** INSTRUCTIONS FOR THE TASK **
Scan the entries below for the string "Paste" and copy every line where it turns up.

** DATA PROVIDED **
⟨
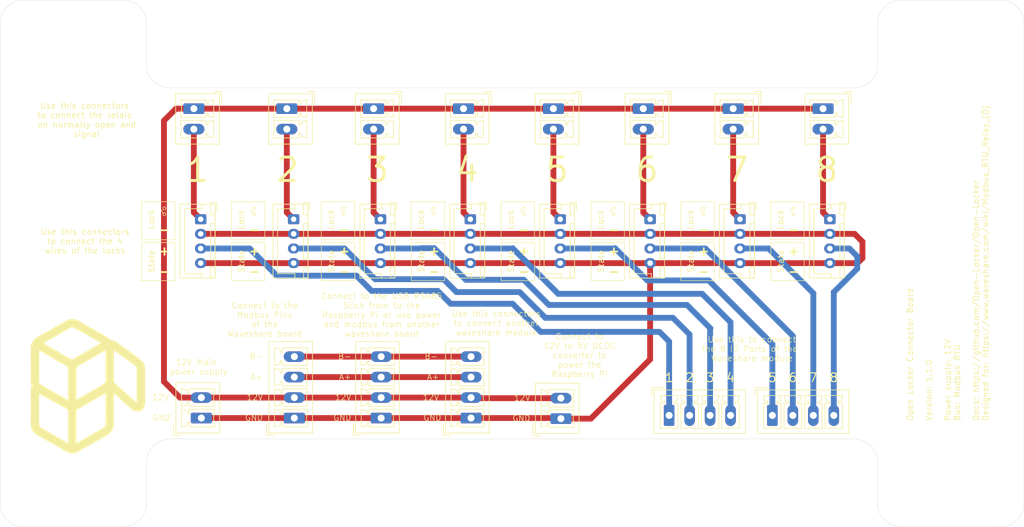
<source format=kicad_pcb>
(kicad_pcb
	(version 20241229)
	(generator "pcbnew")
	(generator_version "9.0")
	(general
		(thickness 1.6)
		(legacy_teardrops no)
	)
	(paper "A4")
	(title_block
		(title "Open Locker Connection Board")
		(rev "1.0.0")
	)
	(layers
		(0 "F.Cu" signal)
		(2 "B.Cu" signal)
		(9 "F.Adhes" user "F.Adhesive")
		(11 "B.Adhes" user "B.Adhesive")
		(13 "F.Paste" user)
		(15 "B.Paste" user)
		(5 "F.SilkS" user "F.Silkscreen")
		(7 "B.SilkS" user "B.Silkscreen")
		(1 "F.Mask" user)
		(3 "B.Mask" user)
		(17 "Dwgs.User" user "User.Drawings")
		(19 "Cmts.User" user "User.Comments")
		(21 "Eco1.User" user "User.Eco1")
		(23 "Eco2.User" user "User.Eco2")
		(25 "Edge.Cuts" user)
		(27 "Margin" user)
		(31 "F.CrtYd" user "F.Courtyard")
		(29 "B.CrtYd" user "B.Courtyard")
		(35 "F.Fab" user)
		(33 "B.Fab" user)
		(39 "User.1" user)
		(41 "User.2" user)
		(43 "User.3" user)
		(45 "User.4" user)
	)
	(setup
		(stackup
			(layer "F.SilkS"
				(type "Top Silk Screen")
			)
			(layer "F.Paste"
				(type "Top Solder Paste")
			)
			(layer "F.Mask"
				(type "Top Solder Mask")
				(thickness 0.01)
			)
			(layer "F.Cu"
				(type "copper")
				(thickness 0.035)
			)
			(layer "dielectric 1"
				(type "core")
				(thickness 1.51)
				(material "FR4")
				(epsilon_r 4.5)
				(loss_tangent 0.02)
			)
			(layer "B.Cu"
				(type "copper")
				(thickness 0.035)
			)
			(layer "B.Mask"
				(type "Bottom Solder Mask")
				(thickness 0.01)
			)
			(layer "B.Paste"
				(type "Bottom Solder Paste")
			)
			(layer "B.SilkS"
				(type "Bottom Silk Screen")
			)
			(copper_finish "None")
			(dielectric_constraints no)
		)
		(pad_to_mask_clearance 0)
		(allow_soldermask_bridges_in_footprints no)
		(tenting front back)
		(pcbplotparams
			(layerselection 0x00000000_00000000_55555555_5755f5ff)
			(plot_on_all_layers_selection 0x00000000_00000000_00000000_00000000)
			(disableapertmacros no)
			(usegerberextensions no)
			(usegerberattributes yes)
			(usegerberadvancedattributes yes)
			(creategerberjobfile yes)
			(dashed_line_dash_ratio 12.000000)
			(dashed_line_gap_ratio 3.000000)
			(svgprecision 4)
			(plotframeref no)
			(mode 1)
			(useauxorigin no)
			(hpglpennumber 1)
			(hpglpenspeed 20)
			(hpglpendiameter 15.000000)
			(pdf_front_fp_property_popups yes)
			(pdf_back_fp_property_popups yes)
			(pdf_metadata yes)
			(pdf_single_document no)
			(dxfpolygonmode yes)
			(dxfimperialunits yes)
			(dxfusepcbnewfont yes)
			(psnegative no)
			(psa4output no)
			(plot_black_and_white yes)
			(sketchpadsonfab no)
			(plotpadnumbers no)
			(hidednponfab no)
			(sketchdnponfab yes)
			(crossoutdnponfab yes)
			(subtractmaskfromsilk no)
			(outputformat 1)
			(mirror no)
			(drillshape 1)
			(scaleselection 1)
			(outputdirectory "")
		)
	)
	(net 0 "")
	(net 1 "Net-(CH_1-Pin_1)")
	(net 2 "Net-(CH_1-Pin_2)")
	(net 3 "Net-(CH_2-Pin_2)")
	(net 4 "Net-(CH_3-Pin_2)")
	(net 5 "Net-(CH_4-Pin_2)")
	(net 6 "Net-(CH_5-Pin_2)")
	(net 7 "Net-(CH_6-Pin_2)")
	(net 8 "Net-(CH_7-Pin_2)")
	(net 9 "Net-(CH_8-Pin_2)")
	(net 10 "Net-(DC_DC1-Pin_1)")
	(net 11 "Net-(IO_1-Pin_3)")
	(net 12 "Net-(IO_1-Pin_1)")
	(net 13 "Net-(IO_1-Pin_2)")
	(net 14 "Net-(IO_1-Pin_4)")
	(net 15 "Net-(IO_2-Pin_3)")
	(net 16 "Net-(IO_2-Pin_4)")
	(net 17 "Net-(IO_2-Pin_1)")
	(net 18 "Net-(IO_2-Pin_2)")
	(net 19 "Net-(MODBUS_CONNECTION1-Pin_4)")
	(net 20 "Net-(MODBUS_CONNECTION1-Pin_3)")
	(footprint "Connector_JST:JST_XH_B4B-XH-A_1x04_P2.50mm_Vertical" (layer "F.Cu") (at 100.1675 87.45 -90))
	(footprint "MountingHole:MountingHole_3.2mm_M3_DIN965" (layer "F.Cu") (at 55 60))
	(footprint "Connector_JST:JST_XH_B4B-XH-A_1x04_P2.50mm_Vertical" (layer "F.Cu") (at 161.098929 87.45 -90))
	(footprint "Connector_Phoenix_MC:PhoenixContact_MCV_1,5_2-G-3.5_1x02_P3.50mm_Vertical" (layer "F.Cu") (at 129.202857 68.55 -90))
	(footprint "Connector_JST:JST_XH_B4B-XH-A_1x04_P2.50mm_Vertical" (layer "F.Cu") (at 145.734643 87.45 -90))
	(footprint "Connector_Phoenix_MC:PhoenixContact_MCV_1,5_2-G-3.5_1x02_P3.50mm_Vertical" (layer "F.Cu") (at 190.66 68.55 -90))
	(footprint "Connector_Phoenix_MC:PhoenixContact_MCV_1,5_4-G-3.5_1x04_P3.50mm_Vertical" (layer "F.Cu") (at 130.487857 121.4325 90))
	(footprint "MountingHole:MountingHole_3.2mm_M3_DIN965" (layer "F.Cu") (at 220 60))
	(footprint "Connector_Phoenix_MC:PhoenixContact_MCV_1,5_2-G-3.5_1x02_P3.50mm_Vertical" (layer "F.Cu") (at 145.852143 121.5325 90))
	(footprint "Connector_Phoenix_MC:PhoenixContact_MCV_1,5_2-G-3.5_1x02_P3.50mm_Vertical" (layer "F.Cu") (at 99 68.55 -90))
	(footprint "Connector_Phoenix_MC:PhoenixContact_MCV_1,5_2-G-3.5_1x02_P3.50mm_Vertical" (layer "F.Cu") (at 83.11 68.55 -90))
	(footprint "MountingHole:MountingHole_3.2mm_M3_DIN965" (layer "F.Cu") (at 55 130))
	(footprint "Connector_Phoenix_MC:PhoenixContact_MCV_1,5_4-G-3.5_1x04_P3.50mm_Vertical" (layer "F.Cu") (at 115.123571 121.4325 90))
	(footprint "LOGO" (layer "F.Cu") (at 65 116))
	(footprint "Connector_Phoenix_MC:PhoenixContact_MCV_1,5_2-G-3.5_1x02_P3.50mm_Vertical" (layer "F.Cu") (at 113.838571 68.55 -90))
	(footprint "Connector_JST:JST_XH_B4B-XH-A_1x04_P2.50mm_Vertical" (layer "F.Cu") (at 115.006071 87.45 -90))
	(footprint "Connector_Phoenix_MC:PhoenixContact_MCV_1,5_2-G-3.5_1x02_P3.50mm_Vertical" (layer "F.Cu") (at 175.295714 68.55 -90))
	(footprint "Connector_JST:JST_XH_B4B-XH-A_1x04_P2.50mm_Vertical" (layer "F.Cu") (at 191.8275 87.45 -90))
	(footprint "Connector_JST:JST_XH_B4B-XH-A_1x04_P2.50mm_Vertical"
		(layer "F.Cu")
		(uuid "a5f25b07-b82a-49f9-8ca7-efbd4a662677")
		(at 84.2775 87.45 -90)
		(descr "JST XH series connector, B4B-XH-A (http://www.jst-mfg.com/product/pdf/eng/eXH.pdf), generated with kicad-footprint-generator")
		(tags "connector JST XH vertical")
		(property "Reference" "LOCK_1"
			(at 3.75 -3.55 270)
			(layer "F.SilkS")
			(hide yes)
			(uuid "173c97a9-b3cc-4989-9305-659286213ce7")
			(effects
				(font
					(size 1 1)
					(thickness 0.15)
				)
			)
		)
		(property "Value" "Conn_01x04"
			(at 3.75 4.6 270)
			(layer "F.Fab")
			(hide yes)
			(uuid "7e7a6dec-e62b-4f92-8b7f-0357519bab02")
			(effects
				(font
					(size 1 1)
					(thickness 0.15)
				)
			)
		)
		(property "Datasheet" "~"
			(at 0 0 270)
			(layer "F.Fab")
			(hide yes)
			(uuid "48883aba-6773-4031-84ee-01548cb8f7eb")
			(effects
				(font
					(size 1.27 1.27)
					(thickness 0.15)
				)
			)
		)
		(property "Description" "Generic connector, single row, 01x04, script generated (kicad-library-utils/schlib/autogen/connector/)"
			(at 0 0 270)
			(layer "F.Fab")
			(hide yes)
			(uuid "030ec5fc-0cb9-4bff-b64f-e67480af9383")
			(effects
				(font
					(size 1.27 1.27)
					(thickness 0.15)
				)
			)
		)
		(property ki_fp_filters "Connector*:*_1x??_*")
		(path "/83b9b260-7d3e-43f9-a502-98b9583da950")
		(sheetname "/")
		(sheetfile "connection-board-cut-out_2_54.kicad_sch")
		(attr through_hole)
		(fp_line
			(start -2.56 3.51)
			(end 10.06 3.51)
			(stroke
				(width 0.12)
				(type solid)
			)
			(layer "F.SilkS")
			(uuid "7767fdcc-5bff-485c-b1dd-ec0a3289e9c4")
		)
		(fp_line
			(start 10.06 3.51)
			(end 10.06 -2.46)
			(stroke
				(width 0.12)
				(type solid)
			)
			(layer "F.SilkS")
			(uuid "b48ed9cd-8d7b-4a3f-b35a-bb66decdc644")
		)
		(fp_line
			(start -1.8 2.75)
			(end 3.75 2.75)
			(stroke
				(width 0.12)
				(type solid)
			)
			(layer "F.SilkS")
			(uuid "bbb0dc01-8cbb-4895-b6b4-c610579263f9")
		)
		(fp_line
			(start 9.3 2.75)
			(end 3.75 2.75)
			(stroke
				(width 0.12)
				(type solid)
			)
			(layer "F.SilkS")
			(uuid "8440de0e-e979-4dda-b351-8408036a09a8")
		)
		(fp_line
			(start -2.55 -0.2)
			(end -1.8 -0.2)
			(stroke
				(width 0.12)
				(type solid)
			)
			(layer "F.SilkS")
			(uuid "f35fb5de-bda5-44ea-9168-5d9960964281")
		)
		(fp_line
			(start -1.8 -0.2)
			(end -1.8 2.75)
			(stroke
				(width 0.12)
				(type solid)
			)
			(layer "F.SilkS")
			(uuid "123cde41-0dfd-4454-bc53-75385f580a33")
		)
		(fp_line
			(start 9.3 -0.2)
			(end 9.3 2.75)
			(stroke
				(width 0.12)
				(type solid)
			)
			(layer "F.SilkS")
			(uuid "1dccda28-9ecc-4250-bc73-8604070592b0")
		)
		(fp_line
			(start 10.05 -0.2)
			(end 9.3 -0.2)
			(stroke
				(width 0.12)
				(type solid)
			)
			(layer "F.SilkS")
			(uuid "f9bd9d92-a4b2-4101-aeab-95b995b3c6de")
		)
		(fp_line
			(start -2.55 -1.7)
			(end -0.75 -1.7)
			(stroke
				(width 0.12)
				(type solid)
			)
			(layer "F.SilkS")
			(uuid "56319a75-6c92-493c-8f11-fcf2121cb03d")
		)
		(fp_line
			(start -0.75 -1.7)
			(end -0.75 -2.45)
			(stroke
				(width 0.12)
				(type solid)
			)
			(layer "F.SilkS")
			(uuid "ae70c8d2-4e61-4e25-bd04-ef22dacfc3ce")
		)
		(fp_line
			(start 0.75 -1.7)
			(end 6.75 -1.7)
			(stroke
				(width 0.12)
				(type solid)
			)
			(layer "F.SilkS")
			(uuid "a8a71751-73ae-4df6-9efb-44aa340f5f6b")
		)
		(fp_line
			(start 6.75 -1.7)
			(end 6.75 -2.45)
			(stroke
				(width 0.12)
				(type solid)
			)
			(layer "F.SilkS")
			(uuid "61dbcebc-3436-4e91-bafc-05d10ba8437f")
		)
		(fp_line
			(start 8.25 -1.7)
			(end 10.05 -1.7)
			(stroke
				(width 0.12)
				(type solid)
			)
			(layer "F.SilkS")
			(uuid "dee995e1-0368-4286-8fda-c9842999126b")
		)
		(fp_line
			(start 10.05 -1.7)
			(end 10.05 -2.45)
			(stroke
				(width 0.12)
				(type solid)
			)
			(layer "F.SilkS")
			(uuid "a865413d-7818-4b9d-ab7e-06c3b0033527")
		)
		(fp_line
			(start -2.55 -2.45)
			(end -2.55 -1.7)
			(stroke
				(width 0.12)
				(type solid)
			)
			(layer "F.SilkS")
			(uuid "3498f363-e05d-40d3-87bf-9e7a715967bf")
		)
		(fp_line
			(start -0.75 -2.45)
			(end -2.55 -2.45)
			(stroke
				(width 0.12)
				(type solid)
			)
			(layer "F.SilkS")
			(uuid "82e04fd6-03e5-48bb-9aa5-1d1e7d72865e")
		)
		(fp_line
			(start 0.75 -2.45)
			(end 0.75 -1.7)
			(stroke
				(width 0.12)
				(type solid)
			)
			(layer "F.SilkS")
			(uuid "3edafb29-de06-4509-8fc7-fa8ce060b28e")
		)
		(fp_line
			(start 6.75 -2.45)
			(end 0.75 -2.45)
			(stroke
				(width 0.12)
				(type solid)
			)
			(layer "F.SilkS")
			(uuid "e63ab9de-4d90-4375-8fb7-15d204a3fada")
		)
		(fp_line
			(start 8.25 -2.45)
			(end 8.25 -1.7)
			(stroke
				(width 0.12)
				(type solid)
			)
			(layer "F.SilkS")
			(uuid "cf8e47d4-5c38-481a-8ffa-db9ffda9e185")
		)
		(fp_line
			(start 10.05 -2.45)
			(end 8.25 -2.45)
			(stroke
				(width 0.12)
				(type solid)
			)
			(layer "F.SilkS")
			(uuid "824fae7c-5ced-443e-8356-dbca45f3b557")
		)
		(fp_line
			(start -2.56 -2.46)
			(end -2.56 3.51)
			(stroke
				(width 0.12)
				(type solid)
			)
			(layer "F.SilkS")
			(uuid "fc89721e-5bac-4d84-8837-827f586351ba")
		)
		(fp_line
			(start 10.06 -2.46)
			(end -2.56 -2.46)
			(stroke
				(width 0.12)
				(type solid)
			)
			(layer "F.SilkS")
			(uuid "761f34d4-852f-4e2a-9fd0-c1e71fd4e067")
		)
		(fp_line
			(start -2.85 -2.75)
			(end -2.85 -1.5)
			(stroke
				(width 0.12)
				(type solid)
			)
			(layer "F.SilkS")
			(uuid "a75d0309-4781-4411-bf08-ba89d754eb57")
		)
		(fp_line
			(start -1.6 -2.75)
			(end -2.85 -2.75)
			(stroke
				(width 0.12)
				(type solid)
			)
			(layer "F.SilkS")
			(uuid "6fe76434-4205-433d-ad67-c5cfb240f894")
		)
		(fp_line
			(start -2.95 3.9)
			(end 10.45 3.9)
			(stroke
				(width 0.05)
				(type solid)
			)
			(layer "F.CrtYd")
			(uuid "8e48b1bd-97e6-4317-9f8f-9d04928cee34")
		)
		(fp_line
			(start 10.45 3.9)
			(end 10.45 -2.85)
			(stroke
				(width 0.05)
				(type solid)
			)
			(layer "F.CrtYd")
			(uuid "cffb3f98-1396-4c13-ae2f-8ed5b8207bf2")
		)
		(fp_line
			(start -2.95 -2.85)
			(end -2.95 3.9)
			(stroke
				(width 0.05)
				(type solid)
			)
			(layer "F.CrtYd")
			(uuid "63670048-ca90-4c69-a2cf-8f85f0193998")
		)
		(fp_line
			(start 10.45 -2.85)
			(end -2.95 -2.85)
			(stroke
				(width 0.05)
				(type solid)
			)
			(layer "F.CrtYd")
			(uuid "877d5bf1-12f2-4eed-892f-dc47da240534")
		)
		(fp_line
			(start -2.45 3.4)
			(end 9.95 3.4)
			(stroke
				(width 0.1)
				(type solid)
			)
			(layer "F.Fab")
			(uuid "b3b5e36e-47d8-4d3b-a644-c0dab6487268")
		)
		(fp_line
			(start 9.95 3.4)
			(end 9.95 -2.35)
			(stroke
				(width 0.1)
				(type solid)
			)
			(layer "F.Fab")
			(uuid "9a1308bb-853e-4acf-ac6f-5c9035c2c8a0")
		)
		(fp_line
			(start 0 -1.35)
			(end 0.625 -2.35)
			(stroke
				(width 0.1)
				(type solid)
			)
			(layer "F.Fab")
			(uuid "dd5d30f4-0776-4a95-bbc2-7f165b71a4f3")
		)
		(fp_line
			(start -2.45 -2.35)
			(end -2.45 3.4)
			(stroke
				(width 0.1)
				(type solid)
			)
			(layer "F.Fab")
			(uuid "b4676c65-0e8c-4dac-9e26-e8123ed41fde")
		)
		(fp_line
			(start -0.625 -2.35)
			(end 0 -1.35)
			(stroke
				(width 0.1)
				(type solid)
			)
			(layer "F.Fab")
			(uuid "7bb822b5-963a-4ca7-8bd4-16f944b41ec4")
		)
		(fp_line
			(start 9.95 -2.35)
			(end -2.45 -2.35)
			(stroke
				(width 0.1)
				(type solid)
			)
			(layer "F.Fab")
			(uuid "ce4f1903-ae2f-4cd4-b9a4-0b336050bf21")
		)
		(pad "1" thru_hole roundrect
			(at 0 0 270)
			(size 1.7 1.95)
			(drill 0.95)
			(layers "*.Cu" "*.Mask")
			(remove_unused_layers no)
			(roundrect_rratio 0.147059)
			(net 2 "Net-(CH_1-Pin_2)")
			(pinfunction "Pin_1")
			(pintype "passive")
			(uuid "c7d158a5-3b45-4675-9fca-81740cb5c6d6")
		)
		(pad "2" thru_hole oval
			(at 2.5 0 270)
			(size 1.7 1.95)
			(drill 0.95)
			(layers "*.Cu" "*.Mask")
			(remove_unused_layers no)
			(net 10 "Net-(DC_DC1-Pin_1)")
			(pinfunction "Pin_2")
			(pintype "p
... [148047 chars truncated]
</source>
⟩
** TASK ANSWER **
		(13 "F.Paste" user)
		(15 "B.Paste" user)
			(layer "F.Paste"
				(type "Top Solder Paste")
			(layer "B.Paste"
				(type "Bottom Solder Paste")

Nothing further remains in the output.